__TASK ITEM 1__: In the settlement article, set down the passage from "Vivion, then 73, entered" up to and including "to the touch.".
__TASK ITEM 2__: Based on the settlement article, decide whether each statement below agrees with it, answering yes or no and quoting the deciding words. (a) Vivion was 73 when she entered the hospital. (b) The arterial line was inserted in her left wrist. (c) The Claims Board recommended paying $200,000.
__TASK ITEM 3__: Extend the settlement article, picking up after its final sentence.

── EXCERPTED PASSAGE

Metropolitan News-Enterprise

 

Tuesday, November 5, 2002

 

Page 4

 

Panel Recommends County Settle Medical Negligence Suit for $150,000

 

By LORELEI LAIRD, Staff Writer

 

The Los Angeles County Claims Board yesterday recommended paying $150,000 to a woman whose hand was amputated after county doctors failed to treat a minor complication in time.

The board recommended settling the claim of Barbara Vivion, who alleged doctors at UCLA’s Harbor Medical Center were negligent in failing to detect an arterial clog that led to the amputation of her right hand and part of her forearm.

Vivion, then 73, entered the hospital for intestinal surgery in August of 2000. In preparation for the surgery, county employees inserted an arterial line—a catheter in the artery used to monitor blood pressure and take samples—in her right wrist. This caused a blood clot to form, blocking blood flow. County documents say that although blood clots are a known risk of using such catheters, the hospital staff did not remove the catheter for two days, by which time Vivion’s hand was mottled in color and cool to the touch.

────
── MATERIAL SUPPLIED

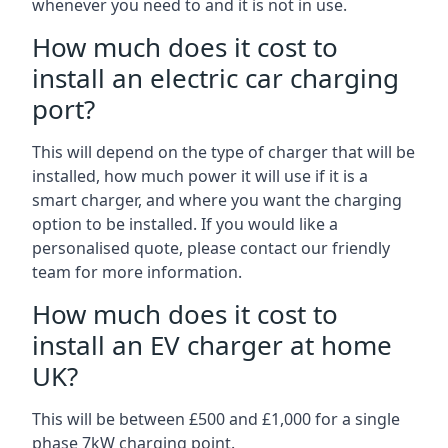
whenever you need to and it is not in use.
How much does it cost to
install an electric car charging
port?
This will depend on the type of charger that will be
installed, how much power it will use if it is a
smart charger, and where you want the charging
option to be installed. If you would like a
personalised quote, please contact our friendly
team for more information.
How much does it cost to
install an EV charger at home
UK?
This will be between £500 and £1,000 for a single
phase 7kW charging point.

────

__TASK RESULT 1__:
Vivion, then 73, entered the hospital for intestinal surgery in August of 2000. In preparation for the surgery, county employees inserted an arterial line—a catheter in the artery used to monitor blood pressure and take samples—in her right wrist. This caused a blood clot to form, blocking blood flow. County documents say that although blood clots are a known risk of using such catheters, the hospital staff did not remove the catheter for two days, by which time Vivion’s hand was mottled in color and cool to the touch.

__TASK RESULT 2__:
(a) Yes: "Vivion, then 73, entered the hospital for intestinal surgery in August of 2000."
(b) No: "county employees inserted an arterial line—a catheter in the artery used to monitor blood pressure and take samples—in her right wrist."
(c) No: "The Los Angeles County Claims Board yesterday recommended paying $150,000"

__TASK RESULT 3__:
The next day, hospital staff noticed that there was no pulse in her hand, and the day after, observed that her hand was cold and purple, but it wasn’t until four days after the catheter was inserted that the hospital staff ordered a consultation about vascular surgery to correct the problem. Tests showed that two of the arteries in her forearm were blocked. After anti-clotting drugs and a vein graft failed to correct the problem, Vivion’s right hand and parts of her forearm were removed. She sued the hospital and the county, alleging negligence and demanding damages, medical expenses, loss of earnings and the cost of the lawsuit.

The Claims Board recommended giving Vivion $150,000 to settle the lawsuit and assume her Medi-Cal lien of not more than $12,516.99. With court costs and attorney fees, the total cost to the county of settling the lawsuit would be $180,713.42. Because the proposed settlement is for more than $100,000, the county Board of Supervisors must approve it.

  The county will also settle with a Montebello family that alleges sheriff’s deputies terrorized them by breaking into their house before dawn with an invalid search warrant, using excessive force to look for someone who actually was in county jail at the time.

Rita Hawkins, her husband, Thomas Hawkins, her son and his daughter sued Montebello police for allegedly lying and omitting information in order to get a search warrant naming Hawkins’ son, Nathaniel. The warrant said Nathaniel Hawkins was a gang member with a history of violence who was concealing illegal weapons in the home.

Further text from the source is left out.